*** Opening ENTRIES PROVIDED ***

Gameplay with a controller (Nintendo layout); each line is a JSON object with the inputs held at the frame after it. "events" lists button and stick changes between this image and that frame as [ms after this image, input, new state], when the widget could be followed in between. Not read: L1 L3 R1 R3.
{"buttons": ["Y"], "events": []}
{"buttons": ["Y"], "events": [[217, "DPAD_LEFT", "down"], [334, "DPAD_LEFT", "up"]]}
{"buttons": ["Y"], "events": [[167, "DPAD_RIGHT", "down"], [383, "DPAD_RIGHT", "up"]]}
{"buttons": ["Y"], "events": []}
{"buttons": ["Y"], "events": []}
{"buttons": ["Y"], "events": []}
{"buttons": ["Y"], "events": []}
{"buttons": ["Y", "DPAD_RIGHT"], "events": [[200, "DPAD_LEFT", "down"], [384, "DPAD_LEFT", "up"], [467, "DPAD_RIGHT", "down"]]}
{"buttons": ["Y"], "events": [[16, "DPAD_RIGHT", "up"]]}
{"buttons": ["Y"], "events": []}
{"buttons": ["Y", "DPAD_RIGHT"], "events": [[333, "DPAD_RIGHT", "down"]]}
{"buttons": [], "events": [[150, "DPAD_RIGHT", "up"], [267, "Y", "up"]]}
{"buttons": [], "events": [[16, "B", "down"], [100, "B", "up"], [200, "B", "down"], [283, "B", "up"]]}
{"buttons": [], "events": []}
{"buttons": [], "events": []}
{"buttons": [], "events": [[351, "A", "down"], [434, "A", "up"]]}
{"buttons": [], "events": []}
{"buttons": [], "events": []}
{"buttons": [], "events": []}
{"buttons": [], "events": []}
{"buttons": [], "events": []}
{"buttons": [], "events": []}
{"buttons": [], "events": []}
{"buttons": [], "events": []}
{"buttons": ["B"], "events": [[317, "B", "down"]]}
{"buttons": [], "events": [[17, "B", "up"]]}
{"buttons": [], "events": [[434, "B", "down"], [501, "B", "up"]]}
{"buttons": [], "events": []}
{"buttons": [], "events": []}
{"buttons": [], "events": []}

*** Closing ENTRIES PROVIDED ***

All the data above is to be given again, exactly.

Gameplay with a controller (Nintendo layout); each line is a JSON object with the inputs held at the frame after it. "events" lists button and stick changes between this image and that frame as [ms after this image, input, new state], when the widget could be followed in between. Not read: L1 L3 R1 R3.
{"buttons": ["Y"], "events": []}
{"buttons": ["Y"], "events": [[217, "DPAD_LEFT", "down"], [334, "DPAD_LEFT", "up"]]}
{"buttons": ["Y"], "events": [[167, "DPAD_RIGHT", "down"], [383, "DPAD_RIGHT", "up"]]}
{"buttons": ["Y"], "events": []}
{"buttons": ["Y"], "events": []}
{"buttons": ["Y"], "events": []}
{"buttons": ["Y"], "events": []}
{"buttons": ["Y", "DPAD_RIGHT"], "events": [[200, "DPAD_LEFT", "down"], [384, "DPAD_LEFT", "up"], [467, "DPAD_RIGHT", "down"]]}
{"buttons": ["Y"], "events": [[16, "DPAD_RIGHT", "up"]]}
{"buttons": ["Y"], "events": []}
{"buttons": ["Y", "DPAD_RIGHT"], "events": [[333, "DPAD_RIGHT", "down"]]}
{"buttons": [], "events": [[150, "DPAD_RIGHT", "up"], [267, "Y", "up"]]}
{"buttons": [], "events": [[16, "B", "down"], [100, "B", "up"], [200, "B", "down"], [283, "B", "up"]]}
{"buttons": [], "events": []}
{"buttons": [], "events": []}
{"buttons": [], "events": [[351, "A", "down"], [434, "A", "up"]]}
{"buttons": [], "events": []}
{"buttons": [], "events": []}
{"buttons": [], "events": []}
{"buttons": [], "events": []}
{"buttons": [], "events": []}
{"buttons": [], "events": []}
{"buttons": [], "events": []}
{"buttons": [], "events": []}
{"buttons": ["B"], "events": [[317, "B", "down"]]}
{"buttons": [], "events": [[17, "B", "up"]]}
{"buttons": [], "events": [[434, "B", "down"], [501, "B", "up"]]}
{"buttons": [], "events": []}
{"buttons": [], "events": []}
{"buttons": [], "events": []}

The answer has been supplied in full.